Step 1: Install Requirements
pip install transformers accelerate peft bitsandbytes datasets
Step 2: Prepare Dataset
Example format (JSON):
[ { "instruction": "Explain quantum computing", "input": "", "output": "Quantum computing uses qubits..." }, { "instruction": "Write a poem about AI", "input": "", "output": "In silicon minds, dreams take flight..." } ]
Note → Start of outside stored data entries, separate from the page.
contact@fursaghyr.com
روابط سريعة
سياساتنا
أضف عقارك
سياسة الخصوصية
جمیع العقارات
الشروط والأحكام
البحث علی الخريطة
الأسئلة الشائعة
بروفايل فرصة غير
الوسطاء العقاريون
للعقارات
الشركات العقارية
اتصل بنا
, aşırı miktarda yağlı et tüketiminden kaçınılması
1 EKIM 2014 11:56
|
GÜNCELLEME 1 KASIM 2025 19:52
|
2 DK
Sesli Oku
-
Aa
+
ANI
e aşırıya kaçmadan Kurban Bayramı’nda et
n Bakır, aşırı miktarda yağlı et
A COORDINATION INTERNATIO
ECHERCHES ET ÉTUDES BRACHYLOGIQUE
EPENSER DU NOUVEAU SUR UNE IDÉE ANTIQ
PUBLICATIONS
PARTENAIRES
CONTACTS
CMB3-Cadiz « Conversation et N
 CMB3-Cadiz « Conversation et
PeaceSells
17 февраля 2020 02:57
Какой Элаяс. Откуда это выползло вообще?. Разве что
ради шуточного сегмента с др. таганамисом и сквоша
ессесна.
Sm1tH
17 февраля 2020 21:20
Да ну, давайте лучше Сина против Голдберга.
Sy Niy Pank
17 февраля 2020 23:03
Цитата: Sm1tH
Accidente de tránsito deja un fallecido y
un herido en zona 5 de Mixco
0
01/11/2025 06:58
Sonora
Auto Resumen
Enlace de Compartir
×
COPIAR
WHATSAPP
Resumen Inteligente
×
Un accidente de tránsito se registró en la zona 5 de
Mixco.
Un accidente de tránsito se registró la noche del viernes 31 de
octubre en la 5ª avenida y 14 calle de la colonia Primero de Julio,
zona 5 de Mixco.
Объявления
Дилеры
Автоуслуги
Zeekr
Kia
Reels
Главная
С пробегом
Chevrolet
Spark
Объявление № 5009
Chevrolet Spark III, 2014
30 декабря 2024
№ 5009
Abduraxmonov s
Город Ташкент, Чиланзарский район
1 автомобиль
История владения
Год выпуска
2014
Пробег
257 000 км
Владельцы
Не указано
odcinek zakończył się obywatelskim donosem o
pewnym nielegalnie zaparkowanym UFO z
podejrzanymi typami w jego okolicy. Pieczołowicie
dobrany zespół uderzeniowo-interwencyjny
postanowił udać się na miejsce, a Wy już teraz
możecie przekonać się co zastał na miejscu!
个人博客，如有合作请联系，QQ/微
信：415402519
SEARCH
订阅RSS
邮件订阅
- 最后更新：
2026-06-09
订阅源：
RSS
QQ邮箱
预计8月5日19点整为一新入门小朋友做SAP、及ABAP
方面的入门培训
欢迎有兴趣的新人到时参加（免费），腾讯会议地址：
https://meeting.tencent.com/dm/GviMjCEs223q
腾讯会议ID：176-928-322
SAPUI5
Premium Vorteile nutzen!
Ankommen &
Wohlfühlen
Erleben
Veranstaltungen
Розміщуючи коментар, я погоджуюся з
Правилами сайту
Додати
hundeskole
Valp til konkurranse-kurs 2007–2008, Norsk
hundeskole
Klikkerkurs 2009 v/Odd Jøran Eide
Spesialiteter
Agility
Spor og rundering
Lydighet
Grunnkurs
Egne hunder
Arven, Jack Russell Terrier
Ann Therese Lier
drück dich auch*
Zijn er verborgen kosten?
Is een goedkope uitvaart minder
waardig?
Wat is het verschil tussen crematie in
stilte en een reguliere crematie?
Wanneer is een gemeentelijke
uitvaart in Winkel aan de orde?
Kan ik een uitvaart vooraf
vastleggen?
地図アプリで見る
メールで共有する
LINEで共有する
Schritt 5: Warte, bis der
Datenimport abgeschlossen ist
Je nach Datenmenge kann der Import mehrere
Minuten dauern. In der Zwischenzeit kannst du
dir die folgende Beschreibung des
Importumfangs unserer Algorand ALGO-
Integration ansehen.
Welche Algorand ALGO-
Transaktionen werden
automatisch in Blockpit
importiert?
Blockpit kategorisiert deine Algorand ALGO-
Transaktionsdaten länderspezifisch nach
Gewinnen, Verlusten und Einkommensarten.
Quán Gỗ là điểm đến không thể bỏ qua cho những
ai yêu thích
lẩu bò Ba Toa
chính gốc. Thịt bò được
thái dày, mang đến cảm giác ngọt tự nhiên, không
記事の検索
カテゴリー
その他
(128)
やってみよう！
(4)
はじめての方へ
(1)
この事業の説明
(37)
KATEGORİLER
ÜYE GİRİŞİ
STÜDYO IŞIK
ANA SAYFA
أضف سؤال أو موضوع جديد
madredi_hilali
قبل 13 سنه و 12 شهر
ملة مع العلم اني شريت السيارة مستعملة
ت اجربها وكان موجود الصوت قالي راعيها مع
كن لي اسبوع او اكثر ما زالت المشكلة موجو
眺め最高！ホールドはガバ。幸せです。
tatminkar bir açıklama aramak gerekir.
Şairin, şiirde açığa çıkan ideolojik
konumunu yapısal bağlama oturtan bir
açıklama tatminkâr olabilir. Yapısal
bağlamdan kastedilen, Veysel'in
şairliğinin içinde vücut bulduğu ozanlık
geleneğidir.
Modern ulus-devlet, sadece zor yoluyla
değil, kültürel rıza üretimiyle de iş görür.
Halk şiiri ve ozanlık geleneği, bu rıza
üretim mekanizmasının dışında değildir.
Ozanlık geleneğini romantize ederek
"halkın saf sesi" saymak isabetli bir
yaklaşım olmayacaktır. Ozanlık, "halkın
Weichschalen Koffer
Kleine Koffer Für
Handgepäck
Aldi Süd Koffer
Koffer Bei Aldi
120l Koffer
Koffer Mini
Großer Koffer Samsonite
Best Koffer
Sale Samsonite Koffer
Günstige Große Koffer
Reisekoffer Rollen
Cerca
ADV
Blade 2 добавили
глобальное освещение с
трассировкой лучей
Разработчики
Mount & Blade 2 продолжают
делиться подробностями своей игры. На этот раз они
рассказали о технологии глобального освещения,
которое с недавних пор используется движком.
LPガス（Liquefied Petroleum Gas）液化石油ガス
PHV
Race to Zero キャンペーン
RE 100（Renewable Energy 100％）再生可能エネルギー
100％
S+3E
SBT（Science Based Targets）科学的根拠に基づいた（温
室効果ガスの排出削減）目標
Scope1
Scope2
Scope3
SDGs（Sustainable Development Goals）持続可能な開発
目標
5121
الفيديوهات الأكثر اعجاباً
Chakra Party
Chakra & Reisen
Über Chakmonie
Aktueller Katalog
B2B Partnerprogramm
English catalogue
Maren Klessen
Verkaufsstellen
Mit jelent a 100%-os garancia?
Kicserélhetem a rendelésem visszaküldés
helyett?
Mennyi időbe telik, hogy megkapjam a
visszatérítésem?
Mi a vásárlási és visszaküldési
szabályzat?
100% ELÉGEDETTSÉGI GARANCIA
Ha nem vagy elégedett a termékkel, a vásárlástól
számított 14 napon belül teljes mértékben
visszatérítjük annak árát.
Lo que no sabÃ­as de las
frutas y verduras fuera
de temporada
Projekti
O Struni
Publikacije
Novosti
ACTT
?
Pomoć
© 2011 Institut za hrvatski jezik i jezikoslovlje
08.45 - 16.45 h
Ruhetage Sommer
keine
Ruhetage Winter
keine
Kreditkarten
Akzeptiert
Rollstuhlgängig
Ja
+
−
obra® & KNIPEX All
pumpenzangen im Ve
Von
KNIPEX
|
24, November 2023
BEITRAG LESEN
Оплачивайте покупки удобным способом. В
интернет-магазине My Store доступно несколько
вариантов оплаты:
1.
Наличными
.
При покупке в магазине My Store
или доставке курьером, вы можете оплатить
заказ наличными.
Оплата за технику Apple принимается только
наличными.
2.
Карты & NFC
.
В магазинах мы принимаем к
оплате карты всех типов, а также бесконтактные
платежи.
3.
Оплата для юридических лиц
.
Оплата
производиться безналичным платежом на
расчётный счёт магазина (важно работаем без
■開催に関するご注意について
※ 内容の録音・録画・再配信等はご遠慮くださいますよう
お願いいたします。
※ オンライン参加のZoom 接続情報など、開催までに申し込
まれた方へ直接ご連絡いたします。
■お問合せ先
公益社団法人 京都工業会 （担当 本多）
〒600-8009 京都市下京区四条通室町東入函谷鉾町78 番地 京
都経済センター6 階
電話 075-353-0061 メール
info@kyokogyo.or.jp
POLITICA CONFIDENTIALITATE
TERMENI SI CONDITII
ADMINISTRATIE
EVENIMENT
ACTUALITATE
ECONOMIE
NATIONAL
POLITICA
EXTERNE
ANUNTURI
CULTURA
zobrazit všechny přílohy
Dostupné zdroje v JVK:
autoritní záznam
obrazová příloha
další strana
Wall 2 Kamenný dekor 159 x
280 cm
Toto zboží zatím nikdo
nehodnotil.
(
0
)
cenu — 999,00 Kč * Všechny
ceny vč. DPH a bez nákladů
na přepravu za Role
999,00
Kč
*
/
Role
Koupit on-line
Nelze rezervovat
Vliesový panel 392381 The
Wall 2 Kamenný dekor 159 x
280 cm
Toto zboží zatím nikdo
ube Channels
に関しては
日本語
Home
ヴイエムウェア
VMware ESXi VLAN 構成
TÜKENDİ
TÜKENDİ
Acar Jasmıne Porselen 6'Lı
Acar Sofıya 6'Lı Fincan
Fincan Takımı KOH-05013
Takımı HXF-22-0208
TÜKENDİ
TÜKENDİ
Step 3: Fine-Tuning Script
from transformers import AutoModelForCausalLM, AutoTokenizer, TrainingArguments from peft import LoraConfig, get_peft_model from trl import SFTTrainer model_name = "mistralai/Mistral-7B-v0.1" tokenizer = AutoTokenizer.from_pretrained(model_name) model = AutoModelForCausalLM.from_pretrained(model_name, load_in_4bit=True) # LoRA configuration peft_config = LoraConfig( r=8, lora_alpha=16, target_modules=["q_proj", "k_proj", "v_proj"], lora_dropout=0.05, bias="none", task_type="CAUSAL_LM" ) training_args = TrainingArguments( output_dir="./results", per_device_train_batch_size=4, gradient_accumulation_steps=4, learning_rate=2e-4, num_train_epochs=1, fp16=True ) trainer = SFTTrainer( model=model, train_dataset=dataset, peft_config=peft_config, args=training_args, tokenizer=tokenizer ) trainer.train()
5. Performance Benchmarks
Model (7B) | Speed (Tokens/sec) | GPU VRAM Used |
---|---|---|
Mistral (FP16) | 25-40 (A100) | 14GB |
LLaMA 3 (4-bit) | 15-25 (RTX 3060) | 6GB |
Phi-3 (GGUF) | 10-20 (CPU) | 8GB RAM |
6. Where to Download Models
- HuggingFace Model Hub (Mistral, LLaMA 3, Gemma)
- TheBloke’s Quantized Models (GGUF, GPTQ)
- Ollama Library (Pre-packaged models)
Conclusion
Running LLMs locally is now affordable and practical, thanks to tools like Ollama, LM Studio, and HuggingFace. By using quantization and LoRA, even mid-range PCs can handle 7B-13B models efficiently.
Next Steps:
- Try Ollama for the easiest setup.
- Experiment with QLoRA for fine-tuning.
- Join communities (r/LocalLLaMA, HuggingFace Discord).